Günlük Geziler ve Turlar

Plzeň ve Pilsner Bira Fabrikası

Pilsner Bira FabrikasıBirçok insan için, Plzeň bira anlamına gelir. Eninde sonunda bu, kelimenin Alman formunda düşünülürse doğrudur. Pilsner Urquell ise birçok bira tutkunu için büyük stil birayı temsil eder. Bohemya’nın ikinci büyük şehrini ziyaret eden birçok turist bunu, onun anıtlarını ve kiliselerini görmek için yapar, ancak birçoğunun ise şehrin merkezinden kısa bir mesafe uzaklıktaki bira fabrikası için ziyaret ettiğini söylemek de yerinde olur.

Urquell’e kendi Çek markasını veren Plzeňský Prazdroj’un her bir etiketinde sembolü görünen, ünlü yenilenmiş geçidi görmemek ise imkânsızdır. Bira fabrikasındaki geziyi takip eden turistler, girişin hemen yanındaki Prazdroj restoranını, ziyaret edebilirler. Merkezi meydanın kuzey-doğusunda, Veleslavínova’daki Náměstí Republiky’de bulunan, ve şimdilerde Biracılık Müzesi olan antika tarihi bir sarı ev mevcuttur. Buranın ise ‘Na Parkánu’ adındaki kendine ait bir birahanesi mevcuttur.

Ancak Plzeň’in size sunabilecekleri biradan fazlasıdır. Eski kasaba ise büyük boyutta inşa edilmiştir ve kendisini daire içine almış endüstriyel şehirden ayıran büyük bulvarlarla çevrilmiştir. 1295’te Kral Václav tarafından inşa ettirilmiş olan ve 4 nehrin ortasında kalan şehrin bu bölgesi, kendi başarısı konusunda oldukça etkilidir. 17.yüzyılda 30 yıl kadar süren şiddetli bir savaş zamanı sonrasında, Plzeň, 19.yüzyılda, hem Skoda’nın silahlanması hem de sırasıyla 1842’de ve 1859’da kurulan bira fabrikaları zamanında, tekrar hızlı bir şekilde genişlemiştir. Bu genişleme ise, tren istasyonu ve gösterişli binalar da dâhil olmak üzere her biri yüzyılı aşkın eskilikteki büyük orandaki konutları ve çok sayıda meskeni açıklamaktadır.

Náměstí Republiky’daki benzer nitelikteki evler ise, genellikle kalkanlı-duvarlı Barok tarzı ve Rönesans dönemi evlerinin, ve St.Bartholomew’deki yüce kilise’nin gölgesinde kalmaktadır.
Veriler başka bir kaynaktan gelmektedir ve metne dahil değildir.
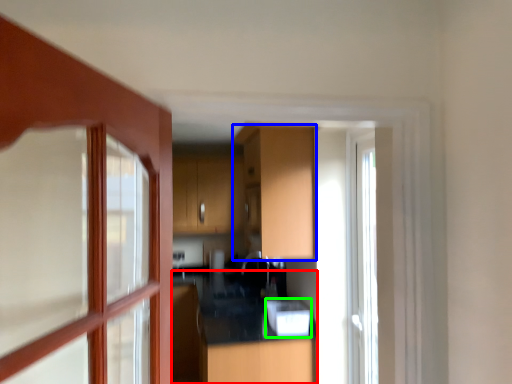
Question: Considering the real-world distances, which object is closest to counter top (highlighted by a red box)? cabinetry (highlighted by a blue box) or appliance (highlighted by a green box).

Choices:
 (A) cabinetry
 (B) appliance

Answer: (B)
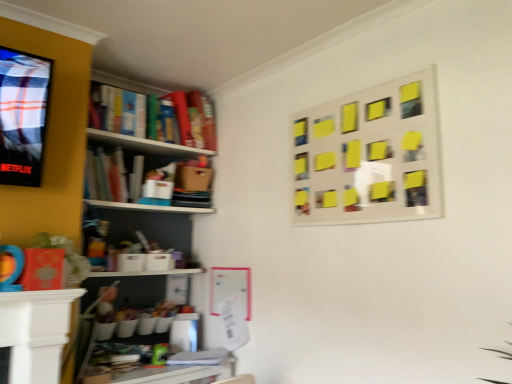
Describe the element at coordinates (36, 332) in the screenshot. I see `white glossy table at lower left, acting as the 1th table starting from the front` at that location.

The height and width of the screenshot is (384, 512). Describe the element at coordinates (172, 372) in the screenshot. I see `wooden desk at lower center, which is the 1th table in bottom-to-top order` at that location.

At what (x,y) coordinates should I click in order to perform the action: click on wooden desk at lower center, which is the 1th table in bottom-to-top order. Please return your answer as a coordinate pair (x, y). The width and height of the screenshot is (512, 384). Looking at the image, I should click on (172, 372).

You are a GUI agent. You are given a task and a screenshot of the screen. Output one action in this format:
    pyautogui.click(x=<x>, y=<y>)
    Task: Click on the yellow sticky notes at upper right
    
    Given the screenshot: What is the action you would take?
    pyautogui.click(x=370, y=156)

At what (x,y) coordinates should I click in order to perform the action: click on white glossy table at lower left, acting as the 2th table starting from the bottom. Please return your answer as a coordinate pair (x, y). Looking at the image, I should click on (36, 332).

Which is in front, point (356, 222) or point (30, 313)?

The point (30, 313) is in front.

Is yellow sticky notes at upper right in front of or behind white glossy table at lower left, which ranks as the second table in back-to-front order, in the image?

yellow sticky notes at upper right is in front of white glossy table at lower left, which ranks as the second table in back-to-front order.

Does yellow sticky notes at upper right turn towards white glossy table at lower left, acting as the 1th table starting from the front?

No, yellow sticky notes at upper right is not turned towards white glossy table at lower left, acting as the 1th table starting from the front.

From a real-world perspective, which is physically above, yellow sticky notes at upper right or white glossy table at lower left, which ranks as the first table in top-to-bottom order?

In real-world perspective, yellow sticky notes at upper right is above.

Where is `bulletin board in front of the wooden desk at lower center, positioned as the 2th table in front-to-back order`? bulletin board in front of the wooden desk at lower center, positioned as the 2th table in front-to-back order is located at coordinates (370, 156).

From a real-world perspective, is yellow sticky notes at upper right located higher than wooden desk at lower center, placed as the 2th table when sorted from top to bottom?

Yes, from a real-world perspective, yellow sticky notes at upper right is over wooden desk at lower center, placed as the 2th table when sorted from top to bottom

Consider the image. From the image's perspective, is yellow sticky notes at upper right below wooden desk at lower center, which is the 1th table in bottom-to-top order?

Incorrect, from the image's perspective, yellow sticky notes at upper right is higher than wooden desk at lower center, which is the 1th table in bottom-to-top order.

Does yellow sticky notes at upper right appear on the left side of wooden desk at lower center, the 1th table viewed from the back?

Incorrect, yellow sticky notes at upper right is not on the left side of wooden desk at lower center, the 1th table viewed from the back.

Is point (48, 308) positioned before point (391, 206)?

Yes, point (48, 308) is in front of point (391, 206).

From the image's perspective, is white glossy table at lower left, which ranks as the first table in top-to-bottom order, below yellow sticky notes at upper right?

Yes.

How many degrees apart are the facing directions of white glossy table at lower left, acting as the 1th table starting from the front, and yellow sticky notes at upper right?

There is a 90-degree angle between the facing directions of white glossy table at lower left, acting as the 1th table starting from the front, and yellow sticky notes at upper right.

Is white glossy table at lower left, which ranks as the second table in back-to-front order, facing towards yellow sticky notes at upper right?

No, white glossy table at lower left, which ranks as the second table in back-to-front order, is not aimed at yellow sticky notes at upper right.

In the scene shown: Can you confirm if white glossy table at lower left, acting as the 2th table starting from the bottom, is taller than wooden desk at lower center, which is the 1th table in bottom-to-top order?

Yes.

Is wooden desk at lower center, positioned as the 2th table in front-to-back order, inside white glossy table at lower left, which ranks as the second table in back-to-front order?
Gotik kireç taşı kilisenin önemi ise dikkatleri dağıtarak ziyaretçileri Bohemya’nın en büyük şehir plazası olduğu gerçeğinden uzaklaştırmaktadır.

Çek cumhuriyetinin en yükseği olan yüz iki metre yüksekliğindeki (üç yüz otuz beş fit) çan kulesini de ölçekleyebilirsiniz. Bu kule; 1925’teki yıldırımda hasar gören ve asla tekrar tamir edilmeyen şehrin bambaşka bir kuledir. Kilisenin girişindeki mütevazılık ise, gösterişli mozaiklerinden değilse de, onun 14.yüzyıldan kalma oldukça etkileyici bir Meryem Ana adak taşından kaynaklanmaktadır.

Minibüs Prag – Plzeň. Online rahat minibüs rezervasyonu. İngilizce konuşan şoförler.

Plzeň

1686’da yapılan veba anıtı ise kilisenin kuzey kanadında (mükemmel bir Meryem ana çalışması olarak) konumlandırılmıştır, tıpkı Rönesans zamanının seramikli karanlık belediye binası gibi etkileyicidir.  Meydanın güneyinde bulunan Fransızların Manastırı ise, Barok stilli cephesine rağmen, harika Gotik girişlere sahiptir. Bunun arkasında buluna ve yeniden inşa edilen Batı Bohemya Müzesi ise, diğer tarihi sanat eserlerinin yanı sıra, çok sayıda 14. yüzyıl zırhlıları bulundurmaktadır. Meydanın batısında Prešovská’da ise turistler, 1998’de tamir görmüş ve Avrupa’nın en büyükleri arasında sayılan, Oryantal stilindeki devasa yapı olan Büyük Sinagog’a gidebilirler. Buna en yakın olarak, neoklasik “Tyl Tiyatrosu” Viyana’daki Ringstrasse‘de olsaydı yanlış durmazdı.